В период поддержания анестезии значения изучаемых показателей гемодинамики у больных 1-й, 2-й и 3-й групп не отличались между собой. После введения рентгеноконтрастных веществ (РКВ) наблюдались незначительное увеличение ЧСС и АД по сравнению с периодом поддержания анестезин у больных 1-й , 2-й и 3-й групп. Достоверные различия между 1-й - 3-й и 2-й - 3-й группами выявлены для показателей систолического АД, что связано, очевидно, с агрессивным воздействием РКВ на систему кровообращения. Выраженная прессорная реакция в ответ на эндотрахеальную интубацию отмечена при использовании схемы анестезиологического обеспечения фторотаном, диазепамом и фентанилом.

Вентиляция и газообмен. Исходные показатели ЧД и SaHbО2 у больных 1-й, 2-й и 3-й групп не отличались между собой. Через 2 мин после индукции анестезии значения ЧД и SaHbО2 у больных 1-й и 2-й групп снижались относительно исходного уровня (в среднем на 33,2% и 3,4% в 1-й группе и на 36,5% и 3,8% во 2-й группе соответственно) (р<0,05) и не отличались друг от друга. В 3-й группе значения данных показателей незначительно возрастали и были выше, чем у больных 1-й и 2-й групп (р<0,05).

Непосредственно после эндотрахеальной интубации отмечалась более высокая ЧД в 3-й группе по сравнению с 1-й и 2-й группами (р<0,05), тогда как разница между показателями SaHbO2 во всех группах была недостоверной.

После начала хирургических манипуляций (пункции и катетеризации магистральных сосудов) наблюдался рост значений ЧД и SaHbО2 во всех исследуемых группах, при этом ЧД у больных 3-й группы оставалась достоверно высокой по сравнению с аналогичными показателями в 1-й и во 2-й группах, а различий между значениями SaHbО2 не отмечалось. На всех остальных этапах исследования значения показателей в 1-й, 2-й и 3-й группах не отличались между собой.

Таким образом, применение Дипривана вызывает умеренные, не выходящие за пределы нормы, кратковременные изменения ЧД и SaHbО2 непосредственно после индукции анестезии и позволяет проводить анестезиологическое пособие с адекватным самостоятельным дыханием, характеризующимся стабильностью показателей ЧД и SaHbО2 на всех этапах РЭВ вмешательства у детей.

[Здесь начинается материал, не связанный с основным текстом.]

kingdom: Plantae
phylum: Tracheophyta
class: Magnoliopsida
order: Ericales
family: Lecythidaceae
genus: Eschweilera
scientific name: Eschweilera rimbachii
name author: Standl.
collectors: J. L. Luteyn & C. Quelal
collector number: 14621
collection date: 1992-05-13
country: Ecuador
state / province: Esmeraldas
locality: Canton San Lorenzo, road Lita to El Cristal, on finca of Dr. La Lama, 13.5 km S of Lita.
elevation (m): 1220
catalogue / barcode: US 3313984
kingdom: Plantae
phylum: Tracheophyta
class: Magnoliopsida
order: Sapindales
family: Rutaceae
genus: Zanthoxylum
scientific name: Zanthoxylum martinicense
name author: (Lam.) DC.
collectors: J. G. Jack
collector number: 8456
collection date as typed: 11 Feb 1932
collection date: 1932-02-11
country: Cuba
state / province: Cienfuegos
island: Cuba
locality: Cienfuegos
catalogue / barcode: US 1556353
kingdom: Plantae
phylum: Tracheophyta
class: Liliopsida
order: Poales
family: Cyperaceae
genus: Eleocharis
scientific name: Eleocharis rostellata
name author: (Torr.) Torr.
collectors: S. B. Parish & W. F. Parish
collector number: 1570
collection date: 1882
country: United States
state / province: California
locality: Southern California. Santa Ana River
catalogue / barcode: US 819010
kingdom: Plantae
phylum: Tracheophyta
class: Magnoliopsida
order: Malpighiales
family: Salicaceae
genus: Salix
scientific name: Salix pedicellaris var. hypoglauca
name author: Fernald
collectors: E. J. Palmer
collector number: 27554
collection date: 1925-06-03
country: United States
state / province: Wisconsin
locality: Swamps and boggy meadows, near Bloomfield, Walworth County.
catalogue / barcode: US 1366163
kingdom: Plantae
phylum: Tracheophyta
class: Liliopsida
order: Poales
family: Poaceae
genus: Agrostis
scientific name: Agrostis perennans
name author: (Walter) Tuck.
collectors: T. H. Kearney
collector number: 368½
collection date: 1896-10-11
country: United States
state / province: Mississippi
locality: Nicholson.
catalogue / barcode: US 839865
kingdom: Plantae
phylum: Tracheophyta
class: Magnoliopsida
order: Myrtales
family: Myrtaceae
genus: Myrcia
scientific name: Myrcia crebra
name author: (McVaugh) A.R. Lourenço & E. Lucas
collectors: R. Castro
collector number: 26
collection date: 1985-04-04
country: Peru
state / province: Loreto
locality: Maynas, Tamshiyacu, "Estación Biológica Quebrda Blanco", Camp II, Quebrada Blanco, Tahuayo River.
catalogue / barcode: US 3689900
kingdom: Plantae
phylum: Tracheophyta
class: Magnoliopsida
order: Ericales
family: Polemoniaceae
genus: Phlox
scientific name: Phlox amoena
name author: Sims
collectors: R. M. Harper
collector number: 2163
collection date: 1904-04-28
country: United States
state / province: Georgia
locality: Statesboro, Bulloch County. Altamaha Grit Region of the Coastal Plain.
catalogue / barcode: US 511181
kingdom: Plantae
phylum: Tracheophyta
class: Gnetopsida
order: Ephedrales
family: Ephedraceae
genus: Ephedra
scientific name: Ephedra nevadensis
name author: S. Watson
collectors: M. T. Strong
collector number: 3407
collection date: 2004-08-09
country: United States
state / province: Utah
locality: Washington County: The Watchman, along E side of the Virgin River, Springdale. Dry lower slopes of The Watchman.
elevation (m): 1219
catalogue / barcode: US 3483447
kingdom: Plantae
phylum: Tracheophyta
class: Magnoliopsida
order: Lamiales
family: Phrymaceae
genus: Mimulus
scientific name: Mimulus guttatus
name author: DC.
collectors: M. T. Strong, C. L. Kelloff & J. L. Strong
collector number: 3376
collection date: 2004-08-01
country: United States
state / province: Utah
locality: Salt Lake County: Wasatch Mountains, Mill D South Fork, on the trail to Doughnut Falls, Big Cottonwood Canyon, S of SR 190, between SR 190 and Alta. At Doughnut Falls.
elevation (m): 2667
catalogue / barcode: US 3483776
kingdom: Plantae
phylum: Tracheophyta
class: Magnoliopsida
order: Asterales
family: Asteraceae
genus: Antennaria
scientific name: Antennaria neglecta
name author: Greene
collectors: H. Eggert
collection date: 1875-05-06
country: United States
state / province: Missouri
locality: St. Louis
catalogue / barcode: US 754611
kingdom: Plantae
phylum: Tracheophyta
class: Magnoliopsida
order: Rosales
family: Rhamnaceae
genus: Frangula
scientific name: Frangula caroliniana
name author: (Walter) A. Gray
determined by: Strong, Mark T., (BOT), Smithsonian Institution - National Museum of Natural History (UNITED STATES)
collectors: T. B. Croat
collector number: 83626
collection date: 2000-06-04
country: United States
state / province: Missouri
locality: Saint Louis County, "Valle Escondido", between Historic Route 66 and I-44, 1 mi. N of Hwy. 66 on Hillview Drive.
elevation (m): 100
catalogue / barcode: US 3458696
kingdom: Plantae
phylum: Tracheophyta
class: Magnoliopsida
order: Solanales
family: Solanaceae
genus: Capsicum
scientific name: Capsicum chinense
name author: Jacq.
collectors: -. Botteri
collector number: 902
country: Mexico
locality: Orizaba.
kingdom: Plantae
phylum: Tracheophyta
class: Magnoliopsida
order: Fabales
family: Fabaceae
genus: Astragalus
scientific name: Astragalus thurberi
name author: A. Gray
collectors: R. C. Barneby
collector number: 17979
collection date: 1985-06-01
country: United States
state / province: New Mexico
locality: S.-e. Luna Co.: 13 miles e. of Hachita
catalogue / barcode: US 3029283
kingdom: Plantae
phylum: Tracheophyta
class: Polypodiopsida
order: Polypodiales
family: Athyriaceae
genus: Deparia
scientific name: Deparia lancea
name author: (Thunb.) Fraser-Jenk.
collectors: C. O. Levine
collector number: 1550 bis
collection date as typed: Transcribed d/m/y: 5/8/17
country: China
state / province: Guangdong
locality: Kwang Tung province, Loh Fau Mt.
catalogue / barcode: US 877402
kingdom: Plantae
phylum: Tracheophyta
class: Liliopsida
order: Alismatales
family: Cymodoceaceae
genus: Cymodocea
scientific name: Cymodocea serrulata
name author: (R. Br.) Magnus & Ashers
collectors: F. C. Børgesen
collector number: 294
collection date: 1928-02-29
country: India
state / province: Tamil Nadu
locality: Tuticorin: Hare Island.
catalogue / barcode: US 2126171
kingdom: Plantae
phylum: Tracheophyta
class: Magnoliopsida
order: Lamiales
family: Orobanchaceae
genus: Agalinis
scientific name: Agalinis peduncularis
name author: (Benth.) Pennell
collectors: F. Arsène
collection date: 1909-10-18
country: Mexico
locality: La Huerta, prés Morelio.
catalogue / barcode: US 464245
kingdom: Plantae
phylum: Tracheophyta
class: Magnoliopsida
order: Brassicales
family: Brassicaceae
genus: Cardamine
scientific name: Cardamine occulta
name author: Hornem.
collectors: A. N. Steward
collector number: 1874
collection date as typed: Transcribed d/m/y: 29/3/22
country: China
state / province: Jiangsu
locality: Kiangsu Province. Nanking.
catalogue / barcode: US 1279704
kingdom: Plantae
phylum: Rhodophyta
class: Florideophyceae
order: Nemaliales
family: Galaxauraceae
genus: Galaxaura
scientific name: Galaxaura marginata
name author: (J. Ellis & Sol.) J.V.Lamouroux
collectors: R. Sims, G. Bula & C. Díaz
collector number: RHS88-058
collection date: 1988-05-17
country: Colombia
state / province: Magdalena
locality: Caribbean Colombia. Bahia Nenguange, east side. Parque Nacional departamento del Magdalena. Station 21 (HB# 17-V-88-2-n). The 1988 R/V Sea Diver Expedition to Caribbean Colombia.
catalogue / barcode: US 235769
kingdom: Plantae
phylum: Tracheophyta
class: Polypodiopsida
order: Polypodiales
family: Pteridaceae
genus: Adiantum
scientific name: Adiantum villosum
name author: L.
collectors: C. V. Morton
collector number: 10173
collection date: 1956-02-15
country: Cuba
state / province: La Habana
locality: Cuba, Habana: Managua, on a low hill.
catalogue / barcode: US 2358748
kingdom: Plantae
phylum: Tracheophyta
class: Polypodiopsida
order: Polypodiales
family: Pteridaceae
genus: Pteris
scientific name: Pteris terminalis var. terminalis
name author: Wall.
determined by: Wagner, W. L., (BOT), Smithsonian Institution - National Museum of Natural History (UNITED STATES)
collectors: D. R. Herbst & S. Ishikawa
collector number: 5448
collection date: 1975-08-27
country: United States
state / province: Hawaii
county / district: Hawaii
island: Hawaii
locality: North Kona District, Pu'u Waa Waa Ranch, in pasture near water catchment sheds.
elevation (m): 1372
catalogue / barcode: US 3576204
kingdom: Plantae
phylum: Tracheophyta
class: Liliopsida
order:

Кардиоинтервалография. Для оценки реакции вегетативной нервной системы на операционный и анестезиологический стресс был использован вариационный анализ 100 кардиоциклов, который проводился с помощью микрокомпьютера БИОН-ОО 1 (Россия) с регистрацией и оценкой следующих показателей: М (математическое ожидание) в сек., СКО (среднеквадратичное отклонение), Х (вариационный размах) в сек., Мо (мода) в сек., АМо (амплитуда моды) в %, ИН (индекс напряженности) в усл. ед.

Исходные показатели КИГ у больных 1-й, 2-й и 3-й групп не отличались между собой.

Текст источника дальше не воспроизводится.